Multi-method <Magnitude|Number|UInt64> examples from QKS Smalltalk 1998
Integer + <Integer> anObject
"Handle any integer combined with any integer which should normalize
away any combination of <Boolean|nil>."
^self asInteger + anObject asInteger
-- multi-method examples --
Integer + <Number> anObject
"In our generic form, we normalize the receiver in case we are a
<Boolean> or <nil>."
^self asInteger + anObject
-- FFI JIT and Marshaling to/from <UInt64>
UInt64 ffiMarshallFromFFV
|flags| := __ffiFlags().
|stackRetrieveLoc| := __ffiVoidRef().
""stdout.printf('`n%s [%x]@[%x] <%s>',thisMethod,flags,stackRetrieveLoc, __ffiIndirections()).
if (flags & kFFI_isOutArg) [
"" We should handle [Out],*,DIM[] cases here
"" -----------------------------------------
"" Is this a callout-ret-val or a callback-arg-val
"" Is this a UInt64-by-ref or a UInt64-by-val
"" Is this an [Out] or [InOut] callback-arg-val that needs
"" to be updated when the callback returns, if so allocate callback
"" block to invoke for doing this on return, register it as a cleanup hook.
].
^(stackRetrieveLoc.uint32At(4) << 32) | stackRetrieveLoc.uint32At(0).
-- <Fraction> --
Fraction compareWith: <Real> aRealValue
"Compare the receiver with the argument and return a result of 0
if the received <self> is equal, -1 if less than, or 1 if
greater than the argument <anObject>."
^(numerator * aRealValue denominator) compareWith:
(denominator * aRealValue numerator)
Fraction compareWith: <Float> aRealValue
"Compare the receiver with the argument and return a result of 0
if the received <self> is equal, -1 if less than, or 1 if
greater than the argument <anObject>."
^self asFloat compareWith: aRealValue
-- <Float> --
Float GetIntegralExpAndMantissaForBase(<[out]> mantissa, <const> radix, <const> mantissa_precision)
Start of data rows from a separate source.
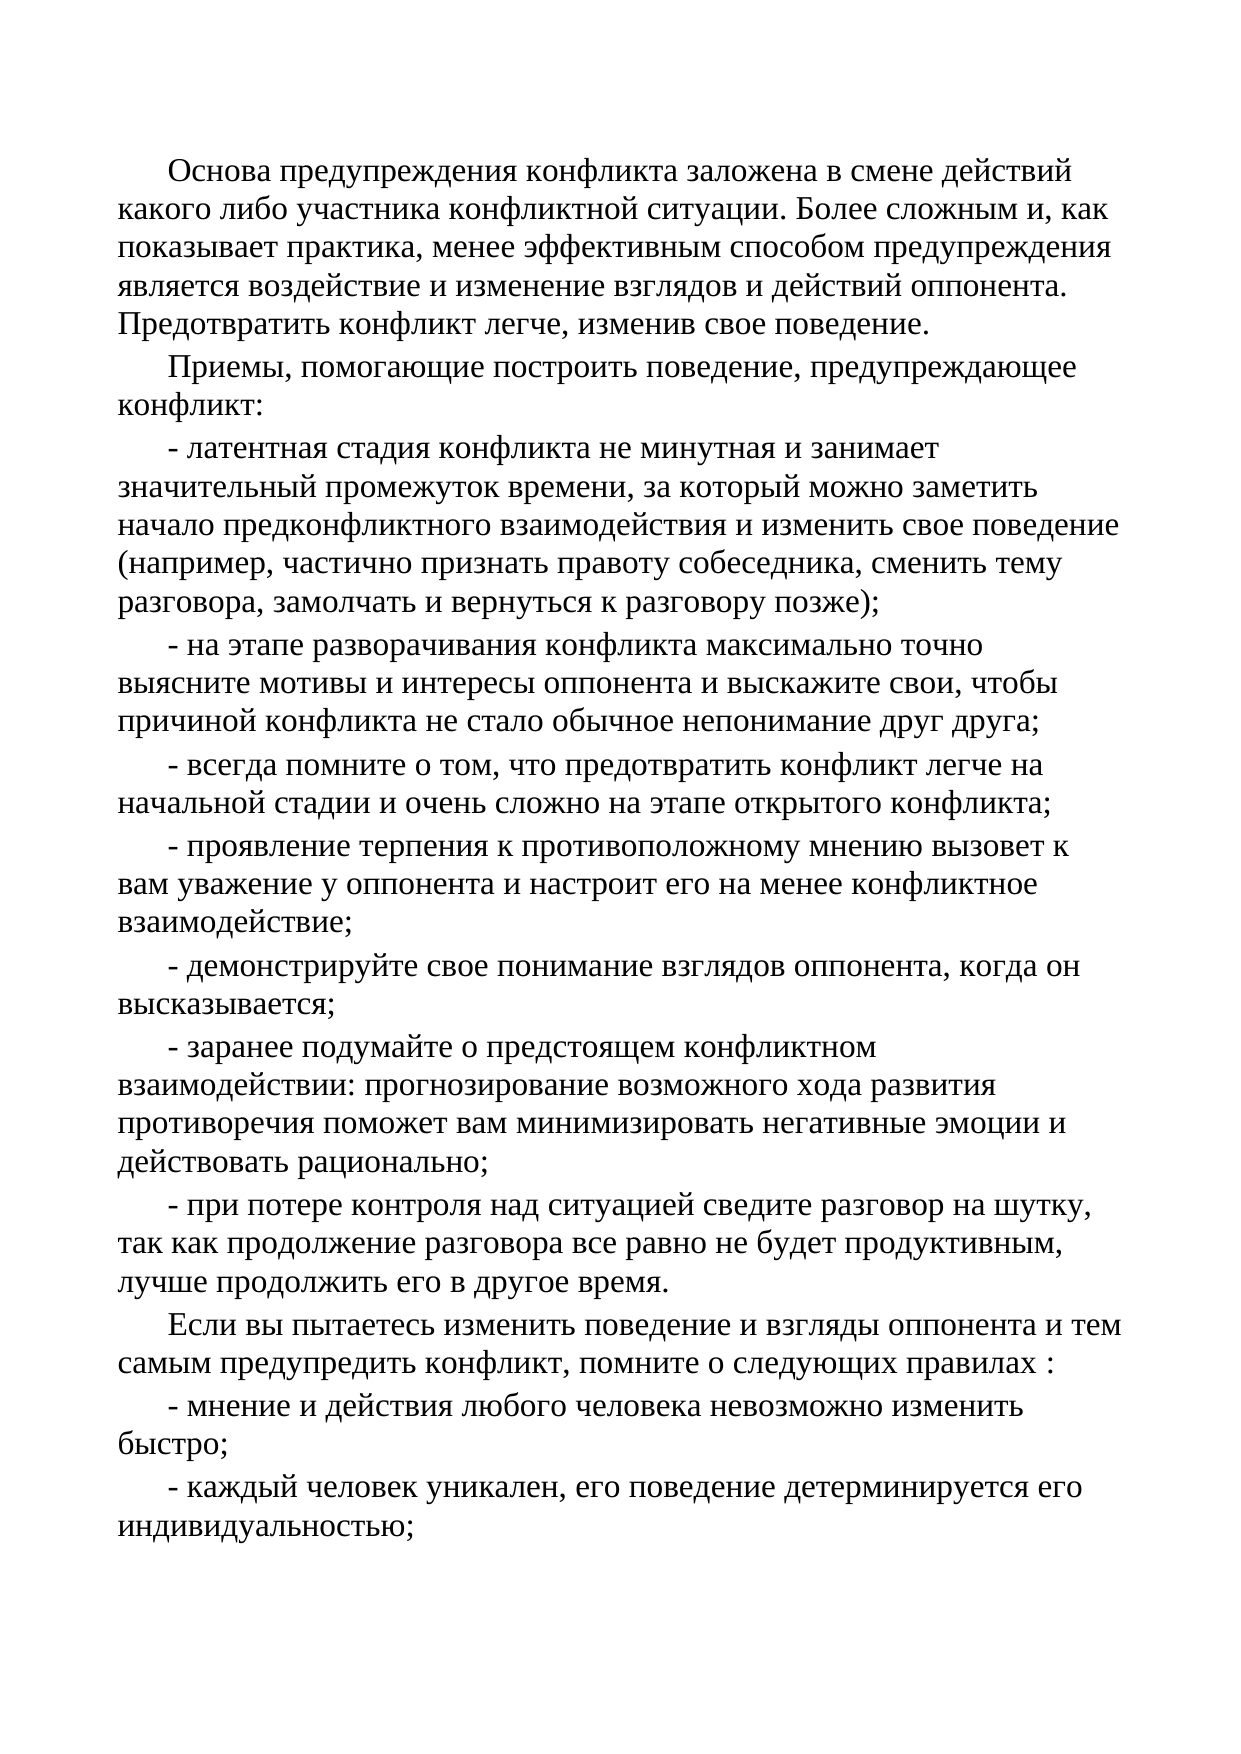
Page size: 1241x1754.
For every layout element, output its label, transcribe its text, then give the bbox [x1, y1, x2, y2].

text - заранее подумайте о предстоящем конфликтном взаимодействии: прогнозирование возможного хода развития противоречия поможет вам минимизировать негативные эмоции и действовать рационально; [117, 1026, 1123, 1179]
text - мнение и действия любого человека невозможно изменить быстро; [117, 1385, 1123, 1462]
text - при потере контроля над ситуацией сведите разговор на шутку, так как продолжение разговора все равно не будет продуктивным, лучше продолжить его в другое время. [117, 1184, 1123, 1299]
text - каждый человек уникален, его поведение детерминируется его индивидуальностью; [117, 1467, 1123, 1543]
text Если вы пытаетесь изменить поведение и взгляды оппонента и тем самым предупредить конфликт, помните о следующих правилах : [117, 1304, 1123, 1381]
text - демонстрируйте свое понимание взглядов оппонента, когда он высказывается; [117, 945, 1123, 1021]
text Основа предупреждения конфликта заложена в смене действий какого либо участника конфликтной ситуации. Более сложным и, как показывает практика, менее эффективным способом предупреждения является воздействие и изменение взглядов и действий оппонента. Предотвратить конфликт легче, изменив свое поведение. [117, 150, 1123, 342]
text - всегда помните о том, что предотвратить конфликт легче на начальной стадии и очень сложно на этапе открытого конфликта; [117, 744, 1123, 820]
text - проявление терпения к противоположному мнению вызовет к вам уважение у оппонента и настроит его на менее конфликтное взаимодействие; [117, 825, 1123, 940]
text - латентная стадия конфликта не минутная и занимает значительный промежуток времени, за который можно заметить начало предконфликтного взаимодействия и изменить свое поведение (например, частично признать правоту собеседника, сменить тему разговора, замолчать и вернуться к разговору позже); [117, 428, 1123, 619]
text - на этапе разворачивания конфликта максимально точно выясните мотивы и интересы оппонента и выскажите свои, чтобы причиной конфликта не стало обычное непонимание друг друга; [117, 624, 1123, 739]
text Приемы, помогающие построить поведение, предупреждающее конфликт: [117, 346, 1123, 423]
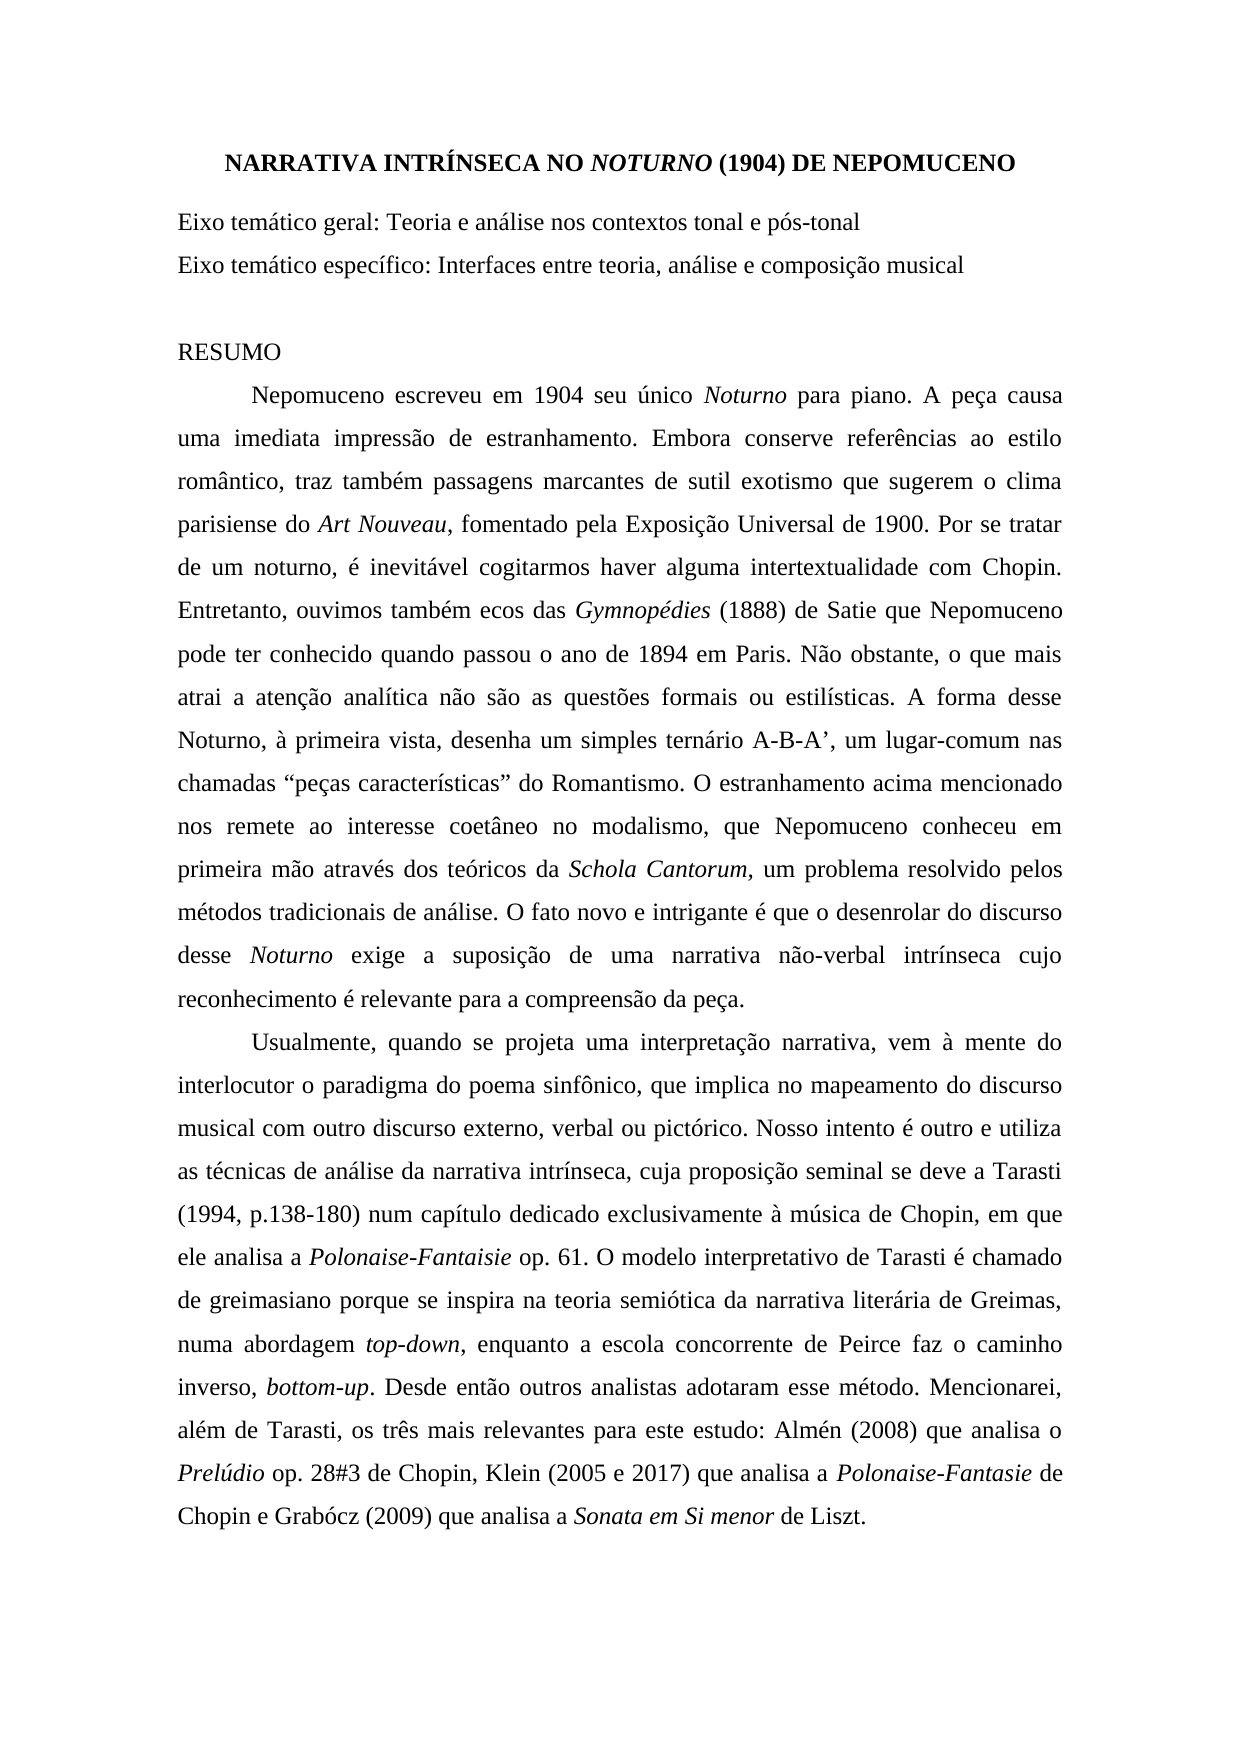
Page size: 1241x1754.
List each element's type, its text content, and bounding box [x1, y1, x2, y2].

text Usualmente, quando se projeta uma interpretação narrativa, vem à mente do interlocutor o paradigma do poema sinfônico, que implica no mapeamento do discurso musical com outro discurso externo, verbal ou pictórico. Nosso intento é outro e utiliza as técnicas de análise da narrativa intrínseca, cuja proposição seminal se deve a Tarasti (1994, p.138-180) num capítulo dedicado exclusivamente à música de Chopin, em que ele analisa a Polonaise-Fantaisie op. 61. O modelo interpretativo de Tarasti é chamado de greimasiano porque se inspira na teoria semiótica da narrativa literária de Greimas, numa abordagem top-down, enquanto a escola concorrente de Peirce faz o caminho inverso, bottom-up. Desde então outros analistas adotaram esse método. Mencionarei, além de Tarasti, os três mais relevantes para este estudo: Almén (2008) que analisa o Prelúdio op. 28#3 de Chopin, Klein (2005 e 2017) que analisa a Polonaise-Fantasie de Chopin e Grabócz (2009) que analisa a Sonata em Si menor de Liszt. [177, 1027, 1063, 1530]
text NARRATIVA INTRÍNSECA NO NOTURNO (1904) DE NEPOMUCENO [177, 148, 1063, 176]
text RESUMO [177, 337, 1063, 366]
text Nepomuceno escreveu em 1904 seu único Noturno para piano. A peça causa uma imediata impressão de estranhamento. Embora conserve referências ao estilo romântico, traz também passagens marcantes de sutil exotismo que sugerem o clima parisiense do Art Nouveau, fomentado pela Exposição Universal de 1900. Por se tratar de um noturno, é inevitável cogitarmos haver alguma intertextualidade com Chopin. Entretanto, ouvimos também ecos das Gymnopédies (1888) de Satie que Nepomuceno pode ter conhecido quando passou o ano de 1894 em Paris. Não obstante, o que mais atrai a atenção analítica não são as questões formais ou estilísticas. A forma desse Noturno, à primeira vista, desenha um simples ternário A-B-A’, um lugar-comum nas chamadas “peças características” do Romantismo. O estranhamento acima mencionado nos remete ao interesse coetâneo no modalismo, que Nepomuceno conheceu em primeira mão através dos teóricos da Schola Cantorum, um problema resolvido pelos métodos tradicionais de análise. O fato novo e intrigante é que o desenrolar do discurso desse Noturno exige a suposição de uma narrativa não-verbal intrínseca cujo reconhecimento é relevante para a compreensão da peça. [177, 380, 1063, 1012]
text Eixo temático específico: Interfaces entre teoria, análise e composição musical [177, 251, 1063, 279]
text Eixo temático geral: Teoria e análise nos contextos tonal e pós-tonal [177, 207, 1063, 236]
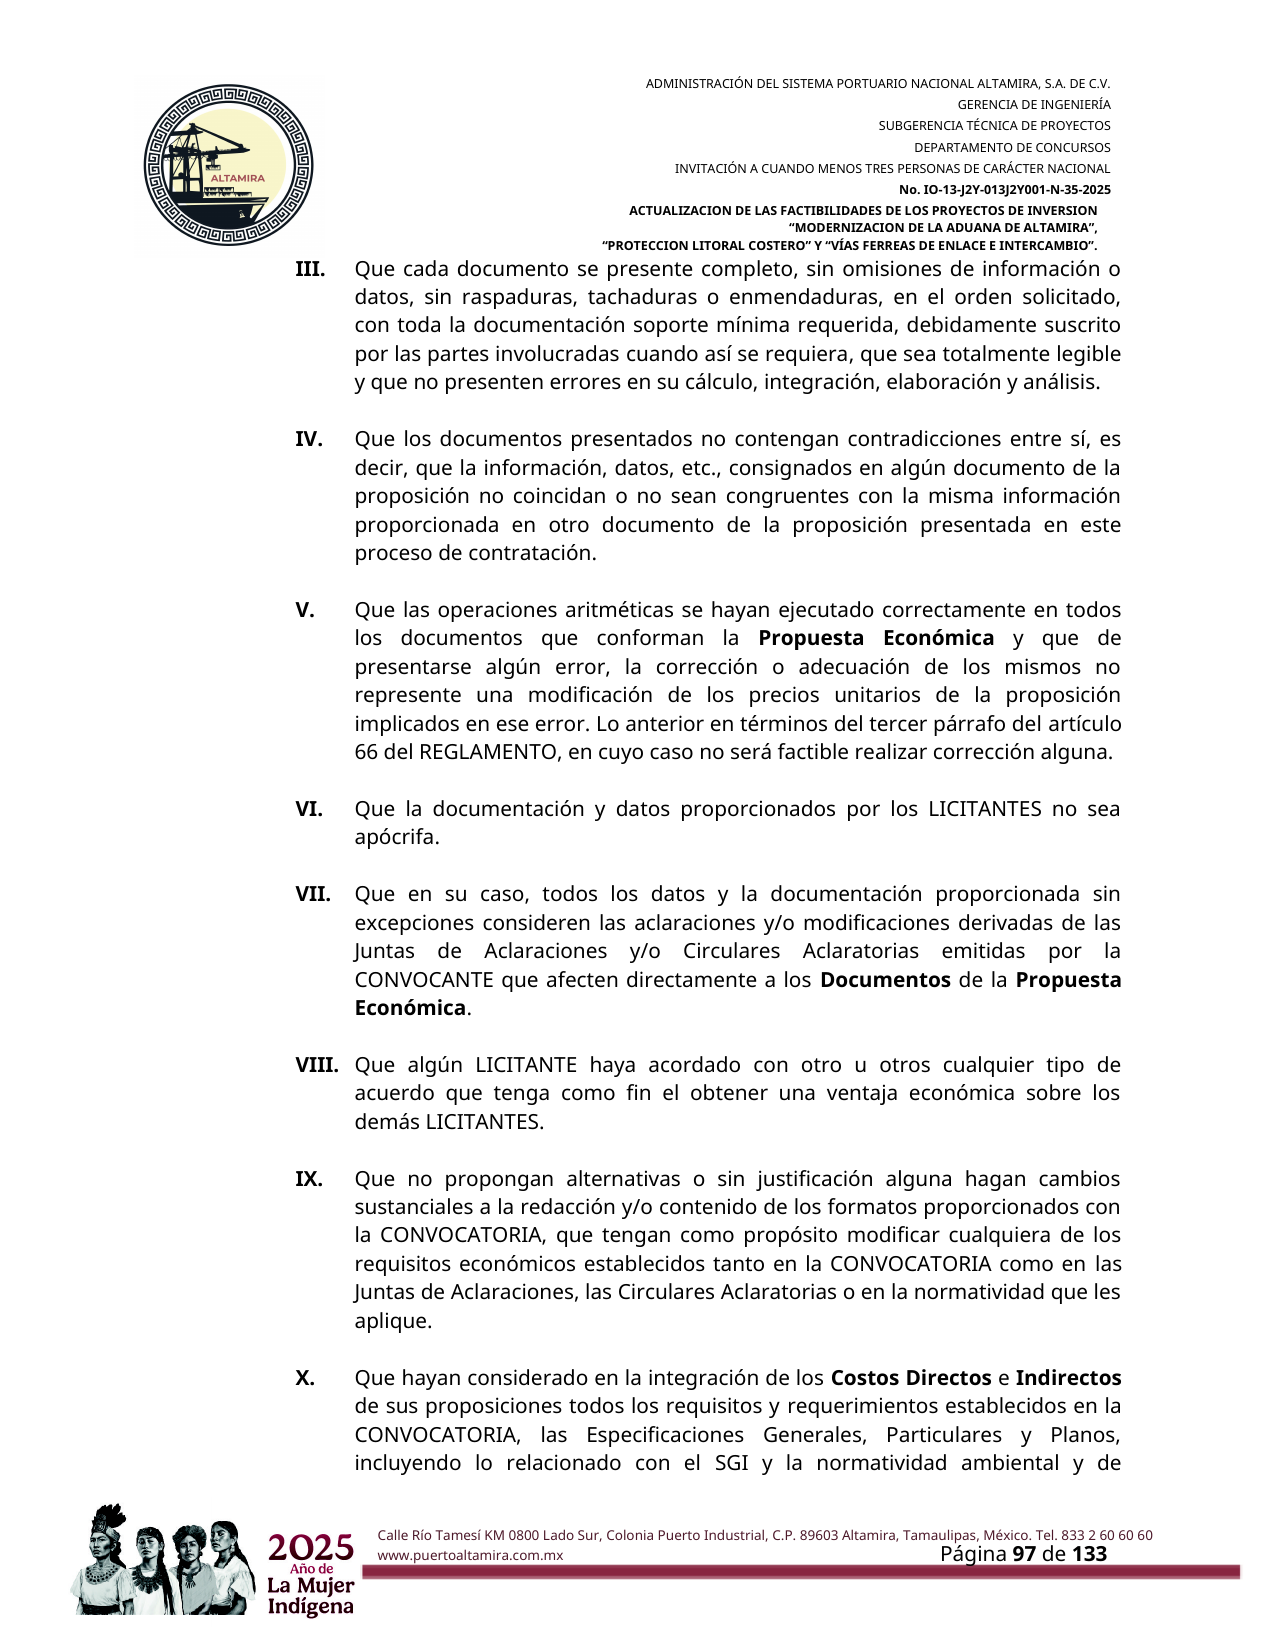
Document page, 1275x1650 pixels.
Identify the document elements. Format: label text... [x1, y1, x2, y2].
|exp2| := GetRadix2ExpAndMantissa(&mantissa).
if(radix = 2) ^exp2.
|exp_scale| := 2.0.log(radix).
|exp_radix| := exp2 * exp_scale.
|exponent| := exp_radix".truncate".asInteger.
if ((|exp_delta| := exp_radix - exponent) != 0) [
|radix_exp_scale_factor| := (radix.asFloat ^^ exp_delta).asFraction.
"" Limit it to the approximate precision of a floating point number
if ((|scale_limit| := 53 - mantissa.highBit - radix.highBit) > 0) [
"" Compute the scaling factor required to preserve a reasonable
"" number of precision digits affected by the exponent scaling
"" roundoff losses. I.e., force mantissa to roughly 52 bits
"" minus one radix decimal place.
|mantissa_scale| := (scale_limit * exp_scale).ceiling.asInteger.
mantissa_scale timesRepeat: [mantissa :*= radix].
exponent :-= mantissa_scale.
] else [
"" If at the precision limit of a float, then check the
"" last decimal place and follow a rounding up rule
if(exp2 <= -52 and: [(mantissa % radix) >= (radix//2)]) [
mantissa := (mantissa // radix)+1.
exponent :+= 1.
].
].
"" Scale the mantissa by the exp-delta factor using fractions
mantissa := (mantissa * radix_exp_scale_factor).asInteger.
].
"" Normalize to remove trailing zeroes as appropriate
while(mantissa != 0 and: [(mantissa % radix) = 0]) [
exponent :+= 1.
mantissa ://= radix.
].
^exponent.
I would expect that some similar patterns will begin to emerge for JavaScript support of UIn64/Int64 and other structural or numeric types as <BigInt> evolves.